Sri Lanka Troops Join Hunt For Bombing Suspects

Sri Lanka troops join hunt for bombing suspects

Colombo, (UrduPoint / Pakistan Point News - 25th Apr, 2019 ) :Sri Lanka deployed thousands of troops overnight to help police search for suspects in Easter suicide bomb attacks claimed by the Islamic State group that killed nearly 360 people.

The government has acknowledged "major" lapses over its failure to prevent the horrific attacks despite receiving specific intelligence warnings.

Recriminations have flown since suicide bombers blew themselves up in luxury hotels and churches packed with Easter worshippers on Sunday.

The president has asked the police chief and top defence ministry bureaucrat to step down, though neither has done so yet.

Overnight, security forces using newly granted powers under the country's state of emergency arrested 16 more suspects in connection with the attacks.

Police have so far arrested 75 people but tensions remain high with several suspects unaccounted for.

Brigadier Sumith Atapattu said the army had increased its deployment by 1,300 to 6,300 overnight, with the navy and airforce also deploying 2,000 more personnel.

Authorities also announced a ban on drone flights and suspended licences issued to commercial operators with immediate effect.

- 'Major' lapse - The government has been on the defensive over revelations that specific warnings about an attack went ignored.

Sri Lanka's police chief warned on April 11 that suicide bombings against "prominent churches" by the local Islamist group National Thowheeth Jama'ath (NTJ) were possible, citing information from a foreign intelligence agency.

CNN reported that Indian intelligence services had passed on "unusually specific" information in the weeks before the attacks, some of it from an IS suspect in their custody.

But that information was not shared with the prime minister or other top ministers, the government has said.

"It was a major lapse in the sharing of information," deputy defence minister Ruwan Wijewardene conceded at a press conference on Wednesday.

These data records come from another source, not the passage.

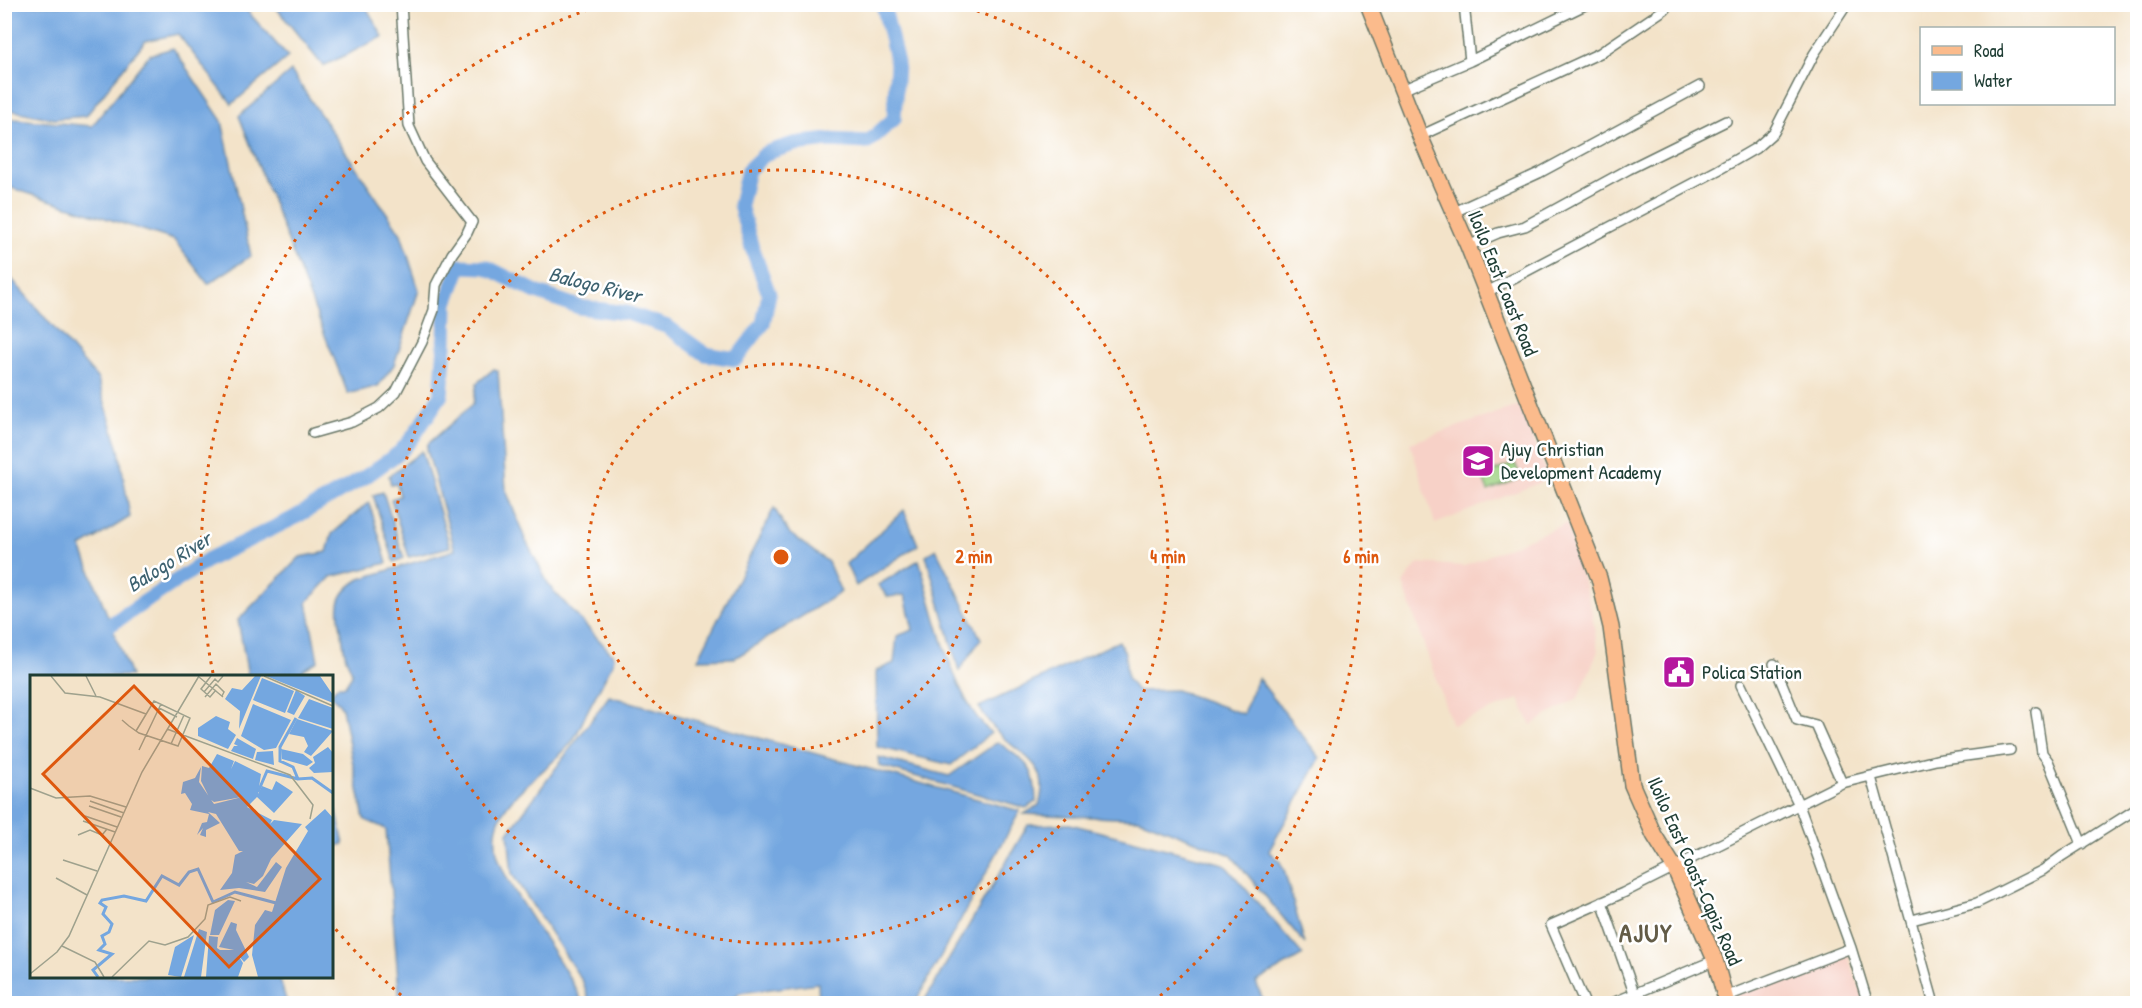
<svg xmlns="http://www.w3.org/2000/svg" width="2142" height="1008" viewBox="0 0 2142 1008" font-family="'Patrick Hand',sans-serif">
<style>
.built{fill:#f7d1c7}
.green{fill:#9fd383;stroke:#5f885c;stroke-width:1.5}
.water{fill:#74a7e0;stroke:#4a728a;stroke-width:1.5}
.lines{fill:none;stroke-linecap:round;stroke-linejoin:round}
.river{stroke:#74a7e0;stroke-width:15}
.street-casing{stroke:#697768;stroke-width:12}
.primary-casing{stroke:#697768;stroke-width:18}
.street{stroke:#fff;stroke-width:9}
.primary{stroke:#fbbb8c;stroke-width:15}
.ring{fill:none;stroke:#de580e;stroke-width:3;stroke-dasharray:3 6}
.labels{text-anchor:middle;stroke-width:5;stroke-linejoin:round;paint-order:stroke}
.street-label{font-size:20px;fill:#1f3d34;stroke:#fff}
.poi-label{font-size:20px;fill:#1f3d34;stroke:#fff;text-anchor:start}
.water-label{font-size:21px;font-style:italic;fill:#3d6270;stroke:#fff}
.district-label{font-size:26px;font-weight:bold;letter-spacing:1.5px;fill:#635c47;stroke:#fff}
.inset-river{fill:none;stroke:#74a7e0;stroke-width:3}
.inset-road{fill:none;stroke:#9ea18d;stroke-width:1.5}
.view{fill:#de580e;fill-opacity:0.15;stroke:#de580e;stroke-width:3}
.inset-edge{fill:none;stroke:#1f3d34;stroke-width:3}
.centre{fill:#de580e;stroke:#fff;stroke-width:3}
.ring-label{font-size:18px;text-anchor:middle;font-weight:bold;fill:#de580e;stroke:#fff;stroke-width:5;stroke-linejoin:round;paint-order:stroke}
</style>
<rect width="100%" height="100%" fill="#fff"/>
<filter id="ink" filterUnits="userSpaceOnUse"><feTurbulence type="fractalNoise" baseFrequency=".0167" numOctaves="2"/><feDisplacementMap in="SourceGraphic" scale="12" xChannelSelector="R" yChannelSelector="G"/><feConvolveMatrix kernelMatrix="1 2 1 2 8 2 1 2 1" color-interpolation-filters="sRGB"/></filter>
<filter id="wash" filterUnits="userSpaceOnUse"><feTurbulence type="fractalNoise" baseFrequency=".008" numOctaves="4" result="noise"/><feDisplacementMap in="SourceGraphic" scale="24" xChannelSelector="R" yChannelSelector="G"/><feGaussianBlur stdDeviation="1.35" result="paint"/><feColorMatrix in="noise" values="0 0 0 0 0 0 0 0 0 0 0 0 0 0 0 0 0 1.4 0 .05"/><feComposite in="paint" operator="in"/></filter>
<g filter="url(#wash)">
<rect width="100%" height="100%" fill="#f3e3c9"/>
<path class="built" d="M 1520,405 L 1549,479 L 1435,524 L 1410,443 Z
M 1567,523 L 1591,608 L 1598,651 L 1578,698 L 1531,725 L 1519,699 L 1452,725 L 1403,584 L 1418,563 L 1464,566 Z
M 1847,953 L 1865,1003 L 1729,1004 L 1727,997 Z"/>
<path class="green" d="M 1515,463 L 1521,478 L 1488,491 L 1482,476 Z"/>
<path class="water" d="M 4,5 L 242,5 L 288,57 L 232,104 L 178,34 L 145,41 L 86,116 L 54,119 L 5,109 Z
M 274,5 L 365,5 L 383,37 L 323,66 Z
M 173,48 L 222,121 L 251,256 L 208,284 L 174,240 L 5,186 L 5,118 L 92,126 L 149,55 Z
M 291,71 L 401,234 L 419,290 L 394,365 L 378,386 L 348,394 L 239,116 Z
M 4,270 L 98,379 L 119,450 L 130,517 L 81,547 L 131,676 L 32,676 L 32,976 L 279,977 L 287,1003 L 5,1003 Z
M 494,369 L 498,371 L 506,490 L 525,539 L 550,587 L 614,656 L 613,663 C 604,680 594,698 585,716 C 581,725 577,736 570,744 C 534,787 469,809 507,878 C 530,921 562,959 583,1003 L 400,1003 L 386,830 C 380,824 371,824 364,819 L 342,709 L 339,703 L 332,697 L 333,691 L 338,686 L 345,686 L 352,675 C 352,668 348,664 346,658 C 344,650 343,642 342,634 C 336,608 335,594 360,579 L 455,550 L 427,450 L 428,444 L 473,404 L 477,383 Z
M 422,451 L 450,547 L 409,557 L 391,499 L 400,496 L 397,484 L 391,485 L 389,476 Z
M 383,492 L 404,558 L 394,562 L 373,495 Z
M 369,502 L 387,563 L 331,577 L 307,602 L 318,661 L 303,670 L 304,676 L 248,676 L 238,620 L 300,557 L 327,552 L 332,534 Z
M 774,508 L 789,533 L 828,562 L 841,592 L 735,658 L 698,659 Z
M 904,510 L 918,545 L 856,586 L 846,564 Z
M 936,549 L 981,639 L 959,671 L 926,555 Z
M 919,560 C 935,611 951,697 991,733 L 951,765 L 877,747 L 876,671 L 894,663 L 897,636 L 913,630 L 905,595 L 888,597 L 878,585 Z
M 1119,641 L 1125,653 L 1127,678 L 1137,691 L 1176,690 L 1243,714 L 1258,678 L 1320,758 L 1269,851 L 1279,860 L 1284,870 L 1305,944 L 1231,855 L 1139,819 L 1024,814 L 1039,805 C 1052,761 1020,758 996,730 C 989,723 984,715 979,707 Z
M 609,696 L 1020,811 L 915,1003 L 819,1003 L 818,983 L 739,993 L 732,1003 L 590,1003 L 583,982 L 512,874 L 508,833 Z
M 998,742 C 1027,764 1035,764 1036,802 L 1026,808 L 879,766 L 878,757 L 949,776 Z
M 332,792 L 344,844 L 332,847 Z
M 1070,824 L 1224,864 L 1303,955 L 1256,982 L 1264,1003 L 923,1003 L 1028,825 Z"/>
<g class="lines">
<path class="river" d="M 110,625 L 209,559 L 292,519 L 365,477 L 400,452 L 413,437 L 441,395 L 445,345 L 446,303 L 460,266 L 486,267 L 536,292 L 579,307 L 627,313 L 668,327 L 705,354 L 736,359 L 763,324 L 769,294 L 752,248 L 740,205 L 748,170 L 766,153 L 794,144 L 829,140 L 868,142 L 894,119 L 897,63 L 883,4"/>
</g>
</g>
<g filter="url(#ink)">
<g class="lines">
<defs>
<path id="street" d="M 1464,4 L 1470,61
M 1402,90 L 1470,61 L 1587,4
M 1420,136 L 1600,53 L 1665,9
M 1452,213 L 1539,173 L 1700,86
M 1468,246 L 1498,233 L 1525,226 L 1629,169 L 1726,121
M 1485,293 L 1718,170 L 1756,148 L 1774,132 L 1814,54 L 1847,4
M 313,433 L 352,422 L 379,408 L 396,392 L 422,342 L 434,310 L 436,285 L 452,254 L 467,233 L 472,222 L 425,161 L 409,126 L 401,4
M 1774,664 L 1797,720 L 1816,725 L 1842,783
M 1741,685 L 1799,805 L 1851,948 L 1868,1004
M 2036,712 L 2042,753 L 2048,761 L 2082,844
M 1871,777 L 1934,1004
M 1602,902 L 1638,1004
M 1912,920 L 1977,903 L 2043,870 L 2062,856 L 2138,808
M 1725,997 L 1851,948
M 1585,1004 L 1551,925 L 1623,893 L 1842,783 L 1936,760 L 2010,750
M 1610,1004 L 1715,960"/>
<path id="primary" d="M 1368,4 L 1420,136 L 1468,246 L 1599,578 L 1611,627 L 1632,785 L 1654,835 L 1674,867 L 1702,930 L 1715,960 L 1727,1004"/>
</defs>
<use href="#street" class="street-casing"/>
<use href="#primary" class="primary-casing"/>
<use href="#street" class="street"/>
<use href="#primary" class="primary"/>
</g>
</g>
<g class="ring">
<circle cx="781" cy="557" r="193"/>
<circle cx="781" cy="557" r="387"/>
<path d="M408 1001A580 580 0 0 1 333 926M213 673A580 580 0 0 1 602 5M960 5A580 580 0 0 1 1154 1001"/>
</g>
<defs>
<symbol id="school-square" viewBox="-11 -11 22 22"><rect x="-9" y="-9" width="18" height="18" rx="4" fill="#b5179e" stroke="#fff"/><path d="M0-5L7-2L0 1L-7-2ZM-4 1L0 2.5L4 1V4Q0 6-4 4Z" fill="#fff"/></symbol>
<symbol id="civic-square" viewBox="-11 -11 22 22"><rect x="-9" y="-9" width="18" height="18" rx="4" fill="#b5179e" stroke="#fff"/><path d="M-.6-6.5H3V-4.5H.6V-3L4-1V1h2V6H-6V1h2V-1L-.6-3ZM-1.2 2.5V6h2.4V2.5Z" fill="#fff"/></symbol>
</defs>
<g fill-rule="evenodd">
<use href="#school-square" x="1459" y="442" width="38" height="38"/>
<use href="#civic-square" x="1660" y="653" width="38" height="38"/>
</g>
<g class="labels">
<g class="street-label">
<text transform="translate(1503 283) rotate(68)" y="7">Iloilo East Coast Road</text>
<text transform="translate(1695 871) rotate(66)" y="7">Iloilo East Coast-Capiz Road</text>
</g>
<g class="poi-label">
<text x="1501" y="456">Ajuy Christian<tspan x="1501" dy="23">Development Academy</tspan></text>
<text x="1702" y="679">Polica Station</text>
</g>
<g class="water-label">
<text transform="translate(595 285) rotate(14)" y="7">Balogo River</text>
<text transform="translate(169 562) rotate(-32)" y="7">Balogo River</text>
</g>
<g class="district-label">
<text x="1646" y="942">AJUY</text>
</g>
</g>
<g transform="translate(30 675)">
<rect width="303" height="303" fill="#f3e3c9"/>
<path d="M 225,1 L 231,1 L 209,54 L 210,36 L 195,24 L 202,13 L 212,15 ZM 236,1 L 290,1 L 303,20 L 303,28 ZM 232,3 L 264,16 L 255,38 L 223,25 ZM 266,15 L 275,21 L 264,40 L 257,37 ZM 279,24 L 303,33 L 303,54 L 268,43 ZM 223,29 L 261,45 L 246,73 L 234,75 L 211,61 ZM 186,41 L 200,47 L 198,54 L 206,60 L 198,74 L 168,61 L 168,53 ZM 267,44 L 303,56 L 281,81 L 274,77 L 278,71 L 274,62 L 259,59 ZM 207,63 L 226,74 L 223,84 L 201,76 L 204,71 L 208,71 L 204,69 ZM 298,72 L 303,78 L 303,97 L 284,98 L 279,93 L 285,88 L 283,82 ZM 251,74 L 273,79 L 283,87 L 277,91 L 252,84 ZM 243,76 L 244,90 L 225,85 L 227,77 ZM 187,79 L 204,86 L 201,94 L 205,86 L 231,99 L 228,119 L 232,111 L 242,115 L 246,106 L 263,117 L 244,138 L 227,122 L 217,132 L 242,145 L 240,149 L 244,145 L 272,149 L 241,184 L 233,201 L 224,209 L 216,207 L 227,212 L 246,187 L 252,192 L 235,217 L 209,213 L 190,215 L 202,198 L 205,180 L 213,176 L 209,176 L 186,139 L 178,137 L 190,148 L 176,155 L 176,162 L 170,160 L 173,153 L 167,160 L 172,148 L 177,147 L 179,139 L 160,135 L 162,129 L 155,118 L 151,119 L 153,107 L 165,103 L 171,92 L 169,107 L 184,129 L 212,122 L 184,127 L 180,124 L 171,106 L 172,91 L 179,93 ZM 295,134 L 303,143 L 303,302 L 228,302 L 222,280 L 225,250 L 235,235 L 242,237 L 256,193 L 278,156 L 275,152 ZM 198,225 L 205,226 L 189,260 L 180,260 L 185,235 ZM 201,247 L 207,249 L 206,255 L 219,282 L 214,287 L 208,280 L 213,288 L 208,302 L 176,302 L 179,261 L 188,262 L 187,273 L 190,275 L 204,275 L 189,272 ZM 169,254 L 177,257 L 171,302 L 154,302 ZM 164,260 L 151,302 L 138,300 L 145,272 Z" fill="#74a7e0"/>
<path class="inset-river" d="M 266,43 L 250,72 L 250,86 L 263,92 L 268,104 L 282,103 L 303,118M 228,117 L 237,96 L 268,104M 68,302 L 63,295 L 82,279 L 69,275 L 75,269 L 72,261 L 79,257 L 82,249 L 73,239 L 76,232 L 70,228 L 72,225 L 94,221 L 116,226 L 132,201 L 149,210 L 159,197 L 168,194 L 183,227 L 205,217 L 246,228"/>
<path class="inset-road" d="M 21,1 L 35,18 L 70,22 L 116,39M 56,1 L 66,21M 181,1 L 171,14 L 180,22 L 186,15M 234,1 L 303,31M 169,2 L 193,22M 174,17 L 185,4 L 188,7 L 193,1M 175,22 L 186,9 L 194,17 L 192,21M 129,33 L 147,42M 92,45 L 99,51 L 109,58 L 148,71 L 160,43 L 124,26 L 106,56M 137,54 L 260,100 L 283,130 L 280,144M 141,69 L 154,40M 109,75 L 131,29M 0,113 L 26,123 L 60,121 L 96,132M 60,126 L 94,138M 59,131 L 91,142M 55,141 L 87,152M 53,146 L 85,157M 48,160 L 60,155 L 72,160 L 77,154M 33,185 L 67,196M 26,203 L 57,220M 32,271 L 65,287 L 74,302M 0,299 L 27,277 L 39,261 L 112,97 L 169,1M 82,302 L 119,266 L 135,270 L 158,262 L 175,244 L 178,230 L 200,222 L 211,226"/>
<path class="view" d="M 104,11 L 290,204 L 199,292 L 13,99 Z"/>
<rect width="303" height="303" class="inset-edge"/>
</g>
<circle cx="781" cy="557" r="9" class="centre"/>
<g class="ring-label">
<text x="974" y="563">2 min</text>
<text x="1168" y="563">4 min</text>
<text x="1361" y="563">6 min</text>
</g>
<rect width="2142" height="1008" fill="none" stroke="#fff" stroke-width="24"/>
<rect x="1920" y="27" width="195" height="78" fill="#ffffff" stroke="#a5b1ae" stroke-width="1.5"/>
<rect x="1932" y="46" width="30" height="9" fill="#fbbb8c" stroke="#a5b1ae" stroke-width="1.5"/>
<text x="1974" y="57" font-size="18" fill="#1f3d34">Road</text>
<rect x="1932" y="72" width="30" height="18" fill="#74a7e0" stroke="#a5b1ae" stroke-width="1.5"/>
<text x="1974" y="87" font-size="18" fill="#1f3d34">Water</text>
</svg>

President Maithripala Sirisena, who is also defence and law and order minister, pledged Tuesday to make "major changes in the leadership of the security forces in the next 24 hours".

On Thursday, he will meet with the country's political parties to discuss the crisis, and later with religious leaders as concerns rise about a potential backlash against Sri Lanka's Muslim minority.

Investigators are still piecing information together about the attack and those involved, with Wijewardene revealing Wednesday that one attacker had studied in Britain and did post-graduate studies in Australia before returning to Sri Lanka.

"Most of them are well-educated and come from middle, upper-middle class families, so they are financially quite independent and their families are quite stable financially, that is a worrying factor in this," the minister added.